(Records):

══════════════════════════════

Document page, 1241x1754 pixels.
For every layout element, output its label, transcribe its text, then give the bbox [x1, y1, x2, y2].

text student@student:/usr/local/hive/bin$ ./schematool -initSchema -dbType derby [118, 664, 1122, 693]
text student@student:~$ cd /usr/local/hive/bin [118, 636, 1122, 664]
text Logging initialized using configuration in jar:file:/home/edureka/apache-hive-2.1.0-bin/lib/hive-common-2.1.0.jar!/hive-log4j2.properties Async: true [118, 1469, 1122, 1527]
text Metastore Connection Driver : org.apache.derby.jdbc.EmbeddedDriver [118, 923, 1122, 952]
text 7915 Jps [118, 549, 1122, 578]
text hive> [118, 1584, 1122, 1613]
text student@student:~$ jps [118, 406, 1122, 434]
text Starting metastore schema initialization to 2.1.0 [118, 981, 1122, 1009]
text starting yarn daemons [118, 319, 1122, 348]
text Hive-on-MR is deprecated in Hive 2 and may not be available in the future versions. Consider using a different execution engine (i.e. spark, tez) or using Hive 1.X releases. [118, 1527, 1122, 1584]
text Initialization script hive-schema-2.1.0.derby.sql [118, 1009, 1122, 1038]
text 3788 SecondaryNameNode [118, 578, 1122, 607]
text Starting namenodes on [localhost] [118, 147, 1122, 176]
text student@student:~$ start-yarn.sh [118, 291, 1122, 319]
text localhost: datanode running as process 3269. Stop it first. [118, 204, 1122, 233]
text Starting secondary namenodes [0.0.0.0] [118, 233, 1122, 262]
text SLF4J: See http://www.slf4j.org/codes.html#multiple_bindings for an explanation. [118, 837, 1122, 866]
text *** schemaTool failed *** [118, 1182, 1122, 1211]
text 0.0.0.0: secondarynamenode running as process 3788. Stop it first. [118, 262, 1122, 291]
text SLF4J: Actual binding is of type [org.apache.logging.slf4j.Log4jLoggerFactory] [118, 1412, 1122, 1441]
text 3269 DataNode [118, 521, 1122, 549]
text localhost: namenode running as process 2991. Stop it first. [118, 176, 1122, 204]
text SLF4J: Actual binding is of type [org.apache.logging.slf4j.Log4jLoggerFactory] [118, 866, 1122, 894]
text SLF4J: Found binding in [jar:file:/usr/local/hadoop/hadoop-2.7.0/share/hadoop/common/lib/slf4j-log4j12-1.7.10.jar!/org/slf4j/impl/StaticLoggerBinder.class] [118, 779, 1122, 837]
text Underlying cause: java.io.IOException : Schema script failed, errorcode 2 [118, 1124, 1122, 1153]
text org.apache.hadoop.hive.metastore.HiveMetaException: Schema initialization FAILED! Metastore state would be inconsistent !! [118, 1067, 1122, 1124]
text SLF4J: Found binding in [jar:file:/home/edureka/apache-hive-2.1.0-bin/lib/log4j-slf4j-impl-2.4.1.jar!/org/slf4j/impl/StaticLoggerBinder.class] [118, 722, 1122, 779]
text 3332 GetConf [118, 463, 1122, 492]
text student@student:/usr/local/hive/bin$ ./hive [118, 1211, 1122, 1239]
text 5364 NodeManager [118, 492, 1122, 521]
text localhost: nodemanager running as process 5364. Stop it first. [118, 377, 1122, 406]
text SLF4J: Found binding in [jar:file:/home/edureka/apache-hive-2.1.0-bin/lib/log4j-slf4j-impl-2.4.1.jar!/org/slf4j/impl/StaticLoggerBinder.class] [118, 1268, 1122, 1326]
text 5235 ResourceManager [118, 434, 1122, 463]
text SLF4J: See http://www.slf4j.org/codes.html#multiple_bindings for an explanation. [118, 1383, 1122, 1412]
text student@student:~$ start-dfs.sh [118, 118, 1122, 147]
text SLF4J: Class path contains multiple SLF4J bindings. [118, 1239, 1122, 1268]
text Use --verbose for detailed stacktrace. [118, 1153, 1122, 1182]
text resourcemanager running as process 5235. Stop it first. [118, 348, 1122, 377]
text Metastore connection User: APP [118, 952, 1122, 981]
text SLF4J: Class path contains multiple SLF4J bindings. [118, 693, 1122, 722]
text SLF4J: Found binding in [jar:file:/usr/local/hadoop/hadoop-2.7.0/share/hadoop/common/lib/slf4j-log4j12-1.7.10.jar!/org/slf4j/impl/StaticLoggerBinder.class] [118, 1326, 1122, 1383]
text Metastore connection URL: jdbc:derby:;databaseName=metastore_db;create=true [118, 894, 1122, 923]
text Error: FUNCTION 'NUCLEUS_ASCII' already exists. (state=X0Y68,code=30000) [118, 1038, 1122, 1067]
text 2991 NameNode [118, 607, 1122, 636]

══════════════════════════════

(Exercise instructions): Copy the rows above word for word.

(Solution for this exercise):
Document page, 1241x1754 pixels.
For every layout element, output its label, transcribe its text, then give the bbox [x1, y1, x2, y2].

text student@student:/usr/local/hive/bin$ ./schematool -initSchema -dbType derby [118, 664, 1122, 693]
text student@student:~$ cd /usr/local/hive/bin [118, 636, 1122, 664]
text Logging initialized using configuration in jar:file:/home/edureka/apache-hive-2.1.0-bin/lib/hive-common-2.1.0.jar!/hive-log4j2.properties Async: true [118, 1469, 1122, 1527]
text Metastore Connection Driver : org.apache.derby.jdbc.EmbeddedDriver [118, 923, 1122, 952]
text 7915 Jps [118, 549, 1122, 578]
text hive> [118, 1584, 1122, 1613]
text student@student:~$ jps [118, 406, 1122, 434]
text Starting metastore schema initialization to 2.1.0 [118, 981, 1122, 1009]
text starting yarn daemons [118, 319, 1122, 348]
text Hive-on-MR is deprecated in Hive 2 and may not be available in the future versions. Consider using a different execution engine (i.e. spark, tez) or using Hive 1.X releases. [118, 1527, 1122, 1584]
text Initialization script hive-schema-2.1.0.derby.sql [118, 1009, 1122, 1038]
text 3788 SecondaryNameNode [118, 578, 1122, 607]
text Starting namenodes on [localhost] [118, 147, 1122, 176]
text student@student:~$ start-yarn.sh [118, 291, 1122, 319]
text localhost: datanode running as process 3269. Stop it first. [118, 204, 1122, 233]
text Starting secondary namenodes [0.0.0.0] [118, 233, 1122, 262]
text SLF4J: See http://www.slf4j.org/codes.html#multiple_bindings for an explanation. [118, 837, 1122, 866]
text *** schemaTool failed *** [118, 1182, 1122, 1211]
text 0.0.0.0: secondarynamenode running as process 3788. Stop it first. [118, 262, 1122, 291]
text SLF4J: Actual binding is of type [org.apache.logging.slf4j.Log4jLoggerFactory] [118, 1412, 1122, 1441]
text 3269 DataNode [118, 521, 1122, 549]
text localhost: namenode running as process 2991. Stop it first. [118, 176, 1122, 204]
text SLF4J: Actual binding is of type [org.apache.logging.slf4j.Log4jLoggerFactory] [118, 866, 1122, 894]
text SLF4J: Found binding in [jar:file:/usr/local/hadoop/hadoop-2.7.0/share/hadoop/common/lib/slf4j-log4j12-1.7.10.jar!/org/slf4j/impl/StaticLoggerBinder.class] [118, 779, 1122, 837]
text Underlying cause: java.io.IOException : Schema script failed, errorcode 2 [118, 1124, 1122, 1153]
text org.apache.hadoop.hive.metastore.HiveMetaException: Schema initialization FAILED! Metastore state would be inconsistent !! [118, 1067, 1122, 1124]
text SLF4J: Found binding in [jar:file:/home/edureka/apache-hive-2.1.0-bin/lib/log4j-slf4j-impl-2.4.1.jar!/org/slf4j/impl/StaticLoggerBinder.class] [118, 722, 1122, 779]
text 3332 GetConf [118, 463, 1122, 492]
text student@student:/usr/local/hive/bin$ ./hive [118, 1211, 1122, 1239]
text 5364 NodeManager [118, 492, 1122, 521]
text localhost: nodemanager running as process 5364. Stop it first. [118, 377, 1122, 406]
text SLF4J: Found binding in [jar:file:/home/edureka/apache-hive-2.1.0-bin/lib/log4j-slf4j-impl-2.4.1.jar!/org/slf4j/impl/StaticLoggerBinder.class] [118, 1268, 1122, 1326]
text 5235 ResourceManager [118, 434, 1122, 463]
text SLF4J: See http://www.slf4j.org/codes.html#multiple_bindings for an explanation. [118, 1383, 1122, 1412]
text student@student:~$ start-dfs.sh [118, 118, 1122, 147]
text SLF4J: Class path contains multiple SLF4J bindings. [118, 1239, 1122, 1268]
text Use --verbose for detailed stacktrace. [118, 1153, 1122, 1182]
text resourcemanager running as process 5235. Stop it first. [118, 348, 1122, 377]
text Metastore connection User: APP [118, 952, 1122, 981]
text SLF4J: Class path contains multiple SLF4J bindings. [118, 693, 1122, 722]
text SLF4J: Found binding in [jar:file:/usr/local/hadoop/hadoop-2.7.0/share/hadoop/common/lib/slf4j-log4j12-1.7.10.jar!/org/slf4j/impl/StaticLoggerBinder.class] [118, 1326, 1122, 1383]
text Metastore connection URL: jdbc:derby:;databaseName=metastore_db;create=true [118, 894, 1122, 923]
text Error: FUNCTION 'NUCLEUS_ASCII' already exists. (state=X0Y68,code=30000) [118, 1038, 1122, 1067]
text 2991 NameNode [118, 607, 1122, 636]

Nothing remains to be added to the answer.